*** Opening Data for analysis ***
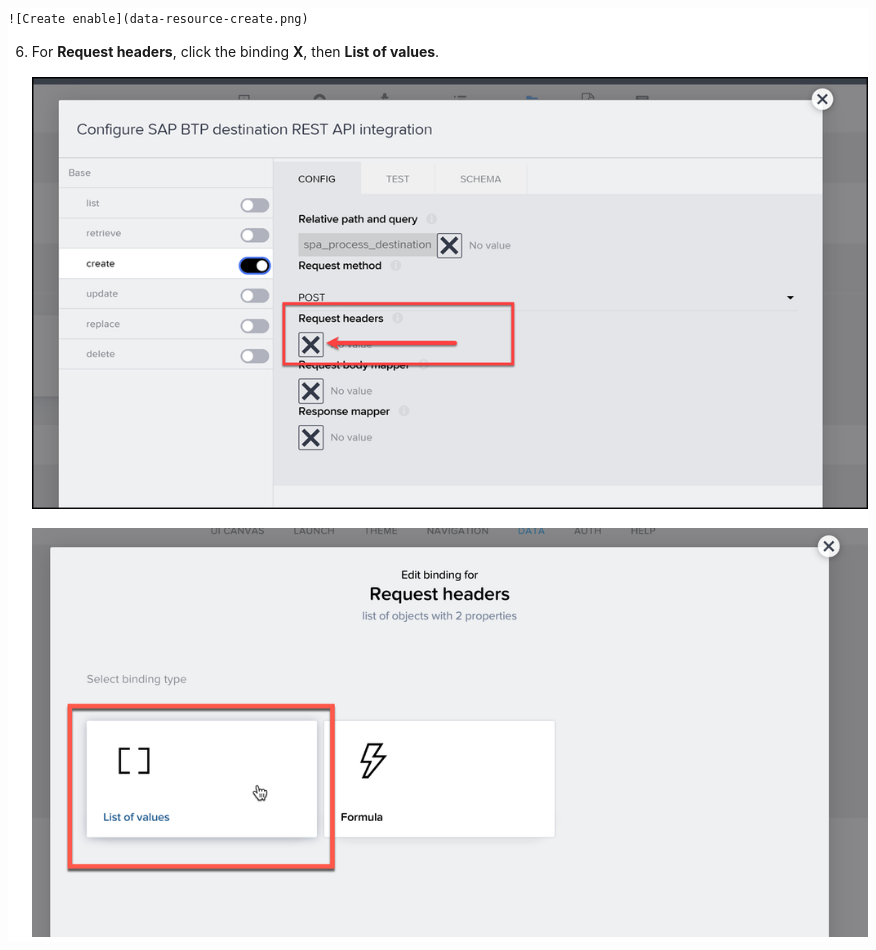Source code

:     ![Create enable](data-resource-create.png)

6. For **Request headers**, click the binding **X**, then **List of values**.

    ![Request headers](requestheaders.png)

    ![Request headers](ListofValues.png)
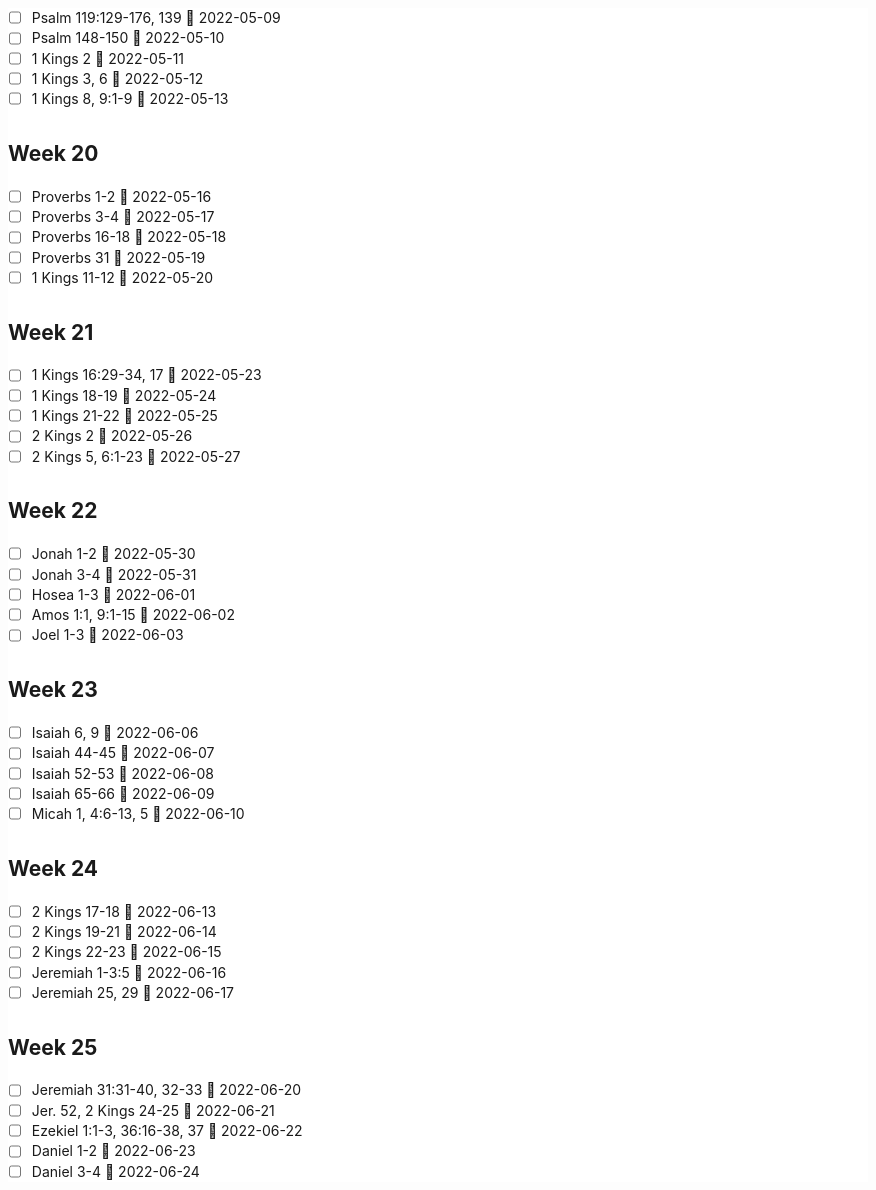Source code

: - [ ] Psalm 119:129-176, 139  📅 2022-05-09
- [ ] Psalm 148-150  📅 2022-05-10
- [ ] 1 Kings 2  📅 2022-05-11
- [ ] 1 Kings 3, 6  📅 2022-05-12
- [ ] 1 Kings 8, 9:1-9  📅 2022-05-13

## Week 20

- [ ] Proverbs 1-2  📅 2022-05-16
- [ ] Proverbs 3-4  📅 2022-05-17
- [ ] Proverbs 16-18  📅 2022-05-18
- [ ] Proverbs 31  📅 2022-05-19
- [ ] 1 Kings 11-12  📅 2022-05-20

## Week 21

- [ ] 1 Kings 16:29-34, 17  📅 2022-05-23
- [ ] 1 Kings 18-19  📅 2022-05-24
- [ ] 1 Kings 21-22  📅 2022-05-25
- [ ] 2 Kings 2  📅 2022-05-26
- [ ] 2 Kings 5, 6:1-23  📅 2022-05-27

## Week 22

- [ ] Jonah 1-2  📅 2022-05-30
- [ ] Jonah 3-4  📅 2022-05-31
- [ ] Hosea 1-3  📅 2022-06-01
- [ ] Amos 1:1, 9:1-15  📅 2022-06-02
- [ ] Joel 1-3  📅 2022-06-03

## Week 23

- [ ] Isaiah 6, 9  📅 2022-06-06
- [ ] Isaiah 44-45  📅 2022-06-07
- [ ] Isaiah 52-53  📅 2022-06-08
- [ ] Isaiah 65-66  📅 2022-06-09
- [ ] Micah 1, 4:6-13, 5  📅 2022-06-10

## Week 24

- [ ] 2 Kings 17-18  📅 2022-06-13
- [ ] 2 Kings 19-21  📅 2022-06-14
- [ ] 2 Kings 22-23  📅 2022-06-15
- [ ] Jeremiah 1-3:5  📅 2022-06-16
- [ ] Jeremiah 25, 29  📅 2022-06-17

## Week 25

- [ ] Jeremiah 31:31-40, 32-33  📅 2022-06-20
- [ ] Jer. 52, 2 Kings 24-25  📅 2022-06-21
- [ ] Ezekiel 1:1-3, 36:16-38, 37  📅 2022-06-22
- [ ] Daniel 1-2  📅 2022-06-23
- [ ] Daniel 3-4  📅 2022-06-24
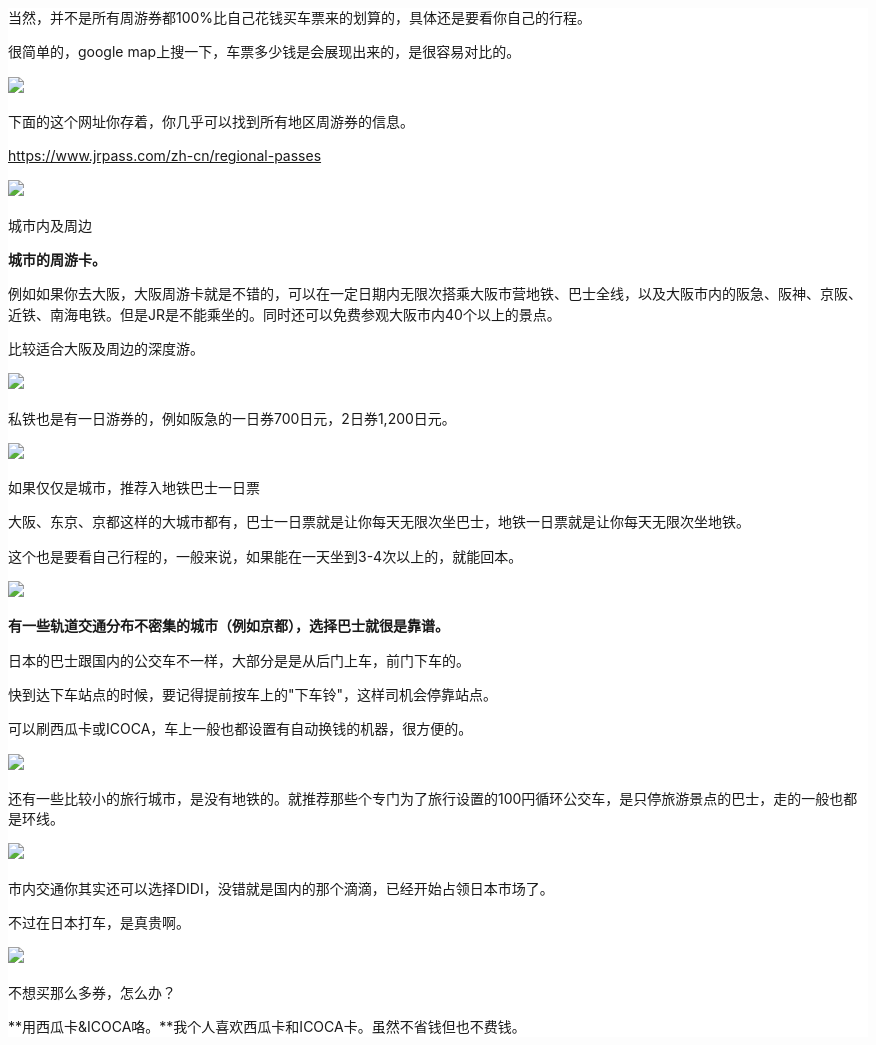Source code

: 当然，并不是所有周游券都100%比自己花钱买车票来的划算的，具体还是要看你自己的行程。  

很简单的，google map上搜一下，车票多少钱是会展现出来的，是很容易对比的。  

![](https://cubox.pro/c/filters:no_upscale()?imageUrl=https%3A%2F%2Fmmbiz.qpic.cn%2Fmmbiz_png%2F7zYxtwicH6tMiaASLYsZqfiaia2KrAQSPPiakzuHzXQjnVfGh8at6URYRGOmv0duVTvLqb8PFwuAs5GTCeJG0m8mADw%2F640%3Fwx_fmt%3Dpng)

下面的这个网址你存着，你几乎可以找到所有地区周游券的信息。

https://www.jrpass.com/zh-cn/regional-passes

![](https://cubox.pro/c/filters:no_upscale()?imageUrl=https%3A%2F%2Fmmbiz.qpic.cn%2Fmmbiz_png%2F7zYxtwicH6tMiaASLYsZqfiaia2KrAQSPPiakJHchECgrzsYROWiae1f014wB9jkafBlFMc3LHV3ysX8O0Sv2G7HSHEw%2F640%3Fwx_fmt%3Dpng)

城市内及周边

**城市的周游卡。**  

例如如果你去大阪，大阪周游卡就是不错的，可以在一定日期内无限次搭乘大阪市营地铁、巴士全线，以及大阪市内的阪急、阪神、京阪、近铁、南海电铁。但是JR是不能乘坐的。同时还可以免费参观大阪市内40个以上的景点。

比较适合大阪及周边的深度游。

![](https://cubox.pro/c/filters:no_upscale()?imageUrl=https%3A%2F%2Fmmbiz.qpic.cn%2Fmmbiz_png%2F7zYxtwicH6tPfe2xIuUvB8BHPZT9RAx27BWNRJuk6yZeYudFJZjBEz63TmoJUL44RmIjGpeh7Wp7Q8VFlZ82Pqg%2F640%3Fwx_fmt%3Dpng)

私铁也是有一日游券的，例如阪急的一日券700日元，2日券1,200日元。

![](https://cubox.pro/c/filters:no_upscale()?imageUrl=https%3A%2F%2Fmmbiz.qpic.cn%2Fmmbiz_png%2F7zYxtwicH6tPfe2xIuUvB8BHPZT9RAx27YTmzmTgk1miauz4Xc4Vo1tficFF3W6VlZOZL2iaZQZSm3pFZicvU6JcENg%2F640%3Fwx_fmt%3Dpng)

如果仅仅是城市，推荐入地铁巴士一日票

大阪、东京、京都这样的大城市都有，巴士一日票就是让你每天无限次坐巴士，地铁一日票就是让你每天无限次坐地铁。  

这个也是要看自己行程的，一般来说，如果能在一天坐到3-4次以上的，就能回本。

![](https://cubox.pro/c/filters:no_upscale()?imageUrl=https%3A%2F%2Fmmbiz.qpic.cn%2Fmmbiz_png%2F7zYxtwicH6tPfe2xIuUvB8BHPZT9RAx27OGUkkzr6mhamIb6Xw3lw3BMLPnbz1DPPWdlzBn7hhOBicGBKBtnQurA%2F640%3Fwx_fmt%3Dpng)

**有一些轨道交通分布不密集的城市（例如京都），选择巴士就很是靠谱。**

日本的巴士跟国内的公交车不一样，大部分是是从后门上车，前门下车的。

快到达下车站点的时候，要记得提前按车上的"下车铃"，这样司机会停靠站点。

可以刷西瓜卡或ICOCA，车上一般也都设置有自动换钱的机器，很方便的。

![](https://cubox.pro/c/filters:no_upscale()?imageUrl=https%3A%2F%2Fmmbiz.qpic.cn%2Fmmbiz_png%2F7zYxtwicH6tPfe2xIuUvB8BHPZT9RAx27M9JHcyu0pUUk4c3ctiadia9LvXibLn6bjPMu4FCbHqJFjgccZf1Tn6dXw%2F640%3Fwx_fmt%3Dpng)

还有一些比较小的旅行城市，是没有地铁的。就推荐那些个专门为了旅行设置的100円循环公交车，是只停旅游景点的巴士，走的一般也都是环线。

![](https://cubox.pro/c/filters:no_upscale()?imageUrl=https%3A%2F%2Fmmbiz.qpic.cn%2Fmmbiz_jpg%2F7zYxtwicH6tMiaASLYsZqfiaia2KrAQSPPiakwhfdJsHruB4jGPoaD3wY8pLLFYYXrLHiahfeW46RT5OBsRXWbkGU6lw%2F640%3Fwx_fmt%3Djpeg)

市内交通你其实还可以选择DIDI，没错就是国内的那个滴滴，已经开始占领日本市场了。

不过在日本打车，是真贵啊。

![](https://cubox.pro/c/filters:no_upscale()?imageUrl=https%3A%2F%2Fmmbiz.qpic.cn%2Fmmbiz_jpg%2F7zYxtwicH6tPYX1qwtfzchsGbvpgAoJP6JpjIBBZyGwCeGWlyicpiahibFyTjtjvzbTOsoRIFUbbg3KRAIStNOiaCJQ%2F640%3Fwx_fmt%3Djpeg)

不想买那么多券，怎么办？

**用西瓜卡\&ICOCA咯。**我个人喜欢西瓜卡和ICOCA卡。虽然不省钱但也不费钱。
*** Closing Data for analysis ***
* [About this exercise]: Output every non-blank source line from all the records above as a Markdown table with the columns "No." and "Source line", numbering the rows in order and omitting the pictures.

* [Response to this task]:
| No. | Source line |
|---|---|
| 1 | Source code |
| 2 | :     ![Create enable](data-resource-create.png) |
| 3 | 6. For **Request headers**, click the binding **X**, then **List of values**. |
| 4 |     ![Request headers](requestheaders.png) |
| 5 |     ![Request headers](ListofValues.png) |
| 6 | Source code |
| 7 | : - [ ] Psalm 119:129-176, 139  📅 2022-05-09 |
| 8 | - [ ] Psalm 148-150  📅 2022-05-10 |
| 9 | - [ ] 1 Kings 2  📅 2022-05-11 |
| 10 | - [ ] 1 Kings 3, 6  📅 2022-05-12 |
| 11 | - [ ] 1 Kings 8, 9:1-9  📅 2022-05-13 |
| 12 | ## Week 20 |
| 13 | - [ ] Proverbs 1-2  📅 2022-05-16 |
| 14 | - [ ] Proverbs 3-4  📅 2022-05-17 |
| 15 | - [ ] Proverbs 16-18  📅 2022-05-18 |
| 16 | - [ ] Proverbs 31  📅 2022-05-19 |
| 17 | - [ ] 1 Kings 11-12  📅 2022-05-20 |
| 18 | ## Week 21 |
| 19 | - [ ] 1 Kings 16:29-34, 17  📅 2022-05-23 |
| 20 | - [ ] 1 Kings 18-19  📅 2022-05-24 |
| 21 | - [ ] 1 Kings 21-22  📅 2022-05-25 |
| 22 | - [ ] 2 Kings 2  📅 2022-05-26 |
| 23 | - [ ] 2 Kings 5, 6:1-23  📅 2022-05-27 |
| 24 | ## Week 22 |
| 25 | - [ ] Jonah 1-2  📅 2022-05-30 |
| 26 | - [ ] Jonah 3-4  📅 2022-05-31 |
| 27 | - [ ] Hosea 1-3  📅 2022-06-01 |
| 28 | - [ ] Amos 1:1, 9:1-15  📅 2022-06-02 |
| 29 | - [ ] Joel 1-3  📅 2022-06-03 |
| 30 | ## Week 23 |
| 31 | - [ ] Isaiah 6, 9  📅 2022-06-06 |
| 32 | - [ ] Isaiah 44-45  📅 2022-06-07 |
| 33 | - [ ] Isaiah 52-53  📅 2022-06-08 |
| 34 | - [ ] Isaiah 65-66  📅 2022-06-09 |
| 35 | - [ ] Micah 1, 4:6-13, 5  📅 2022-06-10 |
| 36 | ## Week 24 |
| 37 | - [ ] 2 Kings 17-18  📅 2022-06-13 |
| 38 | - [ ] 2 Kings 19-21  📅 2022-06-14 |
| 39 | - [ ] 2 Kings 22-23  📅 2022-06-15 |
| 40 | - [ ] Jeremiah 1-3:5  📅 2022-06-16 |
| 41 | - [ ] Jeremiah 25, 29  📅 2022-06-17 |
| 42 | ## Week 25 |
| 43 | - [ ] Jeremiah 31:31-40, 32-33  📅 2022-06-20 |
| 44 | - [ ] Jer. 52, 2 Kings 24-25  📅 2022-06-21 |
| 45 | - [ ] Ezekiel 1:1-3, 36:16-38, 37  📅 2022-06-22 |
| 46 | - [ ] Daniel 1-2  📅 2022-06-23 |
| 47 | - [ ] Daniel 3-4  📅 2022-06-24 |
| 48 | Source code |
| 49 | : 当然，并不是所有周游券都100%比自己花钱买车票来的划算的，具体还是要看你自己的行程。   |
| 50 | 很简单的，google map上搜一下，车票多少钱是会展现出来的，是很容易对比的。   |
| 51 | ![](https://cubox.pro/c/filters:no_upscale()?imageUrl=https%3A%2F%2Fmmbiz.qpic.cn%2Fmmbiz_png%2F7zYxtwicH6tMiaASLYsZqfiaia2KrAQSPPiakzuHzXQjnVfGh8at6URYRGOmv0duVTvLqb8PFwuAs5GTCeJG0m8mADw%2F640%3Fwx_fmt%3Dpng) |
| 52 | 下面的这个网址你存着，你几乎可以找到所有地区周游券的信息。 |
| 53 | https://www.jrpass.com/zh-cn/regional-passes |
| 54 | ![](https://cubox.pro/c/filters:no_upscale()?imageUrl=https%3A%2F%2Fmmbiz.qpic.cn%2Fmmbiz_png%2F7zYxtwicH6tMiaASLYsZqfiaia2KrAQSPPiakJHchECgrzsYROWiae1f014wB9jkafBlFMc3LHV3ysX8O0Sv2G7HSHEw%2F640%3Fwx_fmt%3Dpng) |
| 55 | 城市内及周边 |
| 56 | **城市的周游卡。**   |
| 57 | 例如如果你去大阪，大阪周游卡就是不错的，可以在一定日期内无限次搭乘大阪市营地铁、巴士全线，以及大阪市内的阪急、阪神、京阪、近铁、南海电铁。但是JR是不能乘坐的。同时还可以免费参观大阪市内40个以上的景点。 |
| 58 | 比较适合大阪及周边的深度游。 |
| 59 | ![](https://cubox.pro/c/filters:no_upscale()?imageUrl=https%3A%2F%2Fmmbiz.qpic.cn%2Fmmbiz_png%2F7zYxtwicH6tPfe2xIuUvB8BHPZT9RAx27BWNRJuk6yZeYudFJZjBEz63TmoJUL44RmIjGpeh7Wp7Q8VFlZ82Pqg%2F640%3Fwx_fmt%3Dpng) |
| 60 | 私铁也是有一日游券的，例如阪急的一日券700日元，2日券1,200日元。 |
| 61 | ![](https://cubox.pro/c/filters:no_upscale()?imageUrl=https%3A%2F%2Fmmbiz.qpic.cn%2Fmmbiz_png%2F7zYxtwicH6tPfe2xIuUvB8BHPZT9RAx27YTmzmTgk1miauz4Xc4Vo1tficFF3W6VlZOZL2iaZQZSm3pFZicvU6JcENg%2F640%3Fwx_fmt%3Dpng) |
| 62 | 如果仅仅是城市，推荐入地铁巴士一日票 |
| 63 | 大阪、东京、京都这样的大城市都有，巴士一日票就是让你每天无限次坐巴士，地铁一日票就是让你每天无限次坐地铁。   |
| 64 | 这个也是要看自己行程的，一般来说，如果能在一天坐到3-4次以上的，就能回本。 |
| 65 | ![](https://cubox.pro/c/filters:no_upscale()?imageUrl=https%3A%2F%2Fmmbiz.qpic.cn%2Fmmbiz_png%2F7zYxtwicH6tPfe2xIuUvB8BHPZT9RAx27OGUkkzr6mhamIb6Xw3lw3BMLPnbz1DPPWdlzBn7hhOBicGBKBtnQurA%2F640%3Fwx_fmt%3Dpng) |
| 66 | **有一些轨道交通分布不密集的城市（例如京都），选择巴士就很是靠谱。** |
| 67 | 日本的巴士跟国内的公交车不一样，大部分是是从后门上车，前门下车的。 |
| 68 | 快到达下车站点的时候，要记得提前按车上的"下车铃"，这样司机会停靠站点。 |
| 69 | 可以刷西瓜卡或ICOCA，车上一般也都设置有自动换钱的机器，很方便的。 |
| 70 | ![](https://cubox.pro/c/filters:no_upscale()?imageUrl=https%3A%2F%2Fmmbiz.qpic.cn%2Fmmbiz_png%2F7zYxtwicH6tPfe2xIuUvB8BHPZT9RAx27M9JHcyu0pUUk4c3ctiadia9LvXibLn6bjPMu4FCbHqJFjgccZf1Tn6dXw%2F640%3Fwx_fmt%3Dpng) |
| 71 | 还有一些比较小的旅行城市，是没有地铁的。就推荐那些个专门为了旅行设置的100円循环公交车，是只停旅游景点的巴士，走的一般也都是环线。 |
| 72 | ![](https://cubox.pro/c/filters:no_upscale()?imageUrl=https%3A%2F%2Fmmbiz.qpic.cn%2Fmmbiz_jpg%2F7zYxtwicH6tMiaASLYsZqfiaia2KrAQSPPiakwhfdJsHruB4jGPoaD3wY8pLLFYYXrLHiahfeW46RT5OBsRXWbkGU6lw%2F640%3Fwx_fmt%3Djpeg) |
| 73 | 市内交通你其实还可以选择DIDI，没错就是国内的那个滴滴，已经开始占领日本市场了。 |
| 74 | 不过在日本打车，是真贵啊。 |
| 75 | ![](https://cubox.pro/c/filters:no_upscale()?imageUrl=https%3A%2F%2Fmmbiz.qpic.cn%2Fmmbiz_jpg%2F7zYxtwicH6tPYX1qwtfzchsGbvpgAoJP6JpjIBBZyGwCeGWlyicpiahibFyTjtjvzbTOsoRIFUbbg3KRAIStNOiaCJQ%2F640%3Fwx_fmt%3Djpeg) |
| 76 | 不想买那么多券，怎么办？ |
| 77 | **用西瓜卡\&ICOCA咯。**我个人喜欢西瓜卡和ICOCA卡。虽然不省钱但也不费钱。 |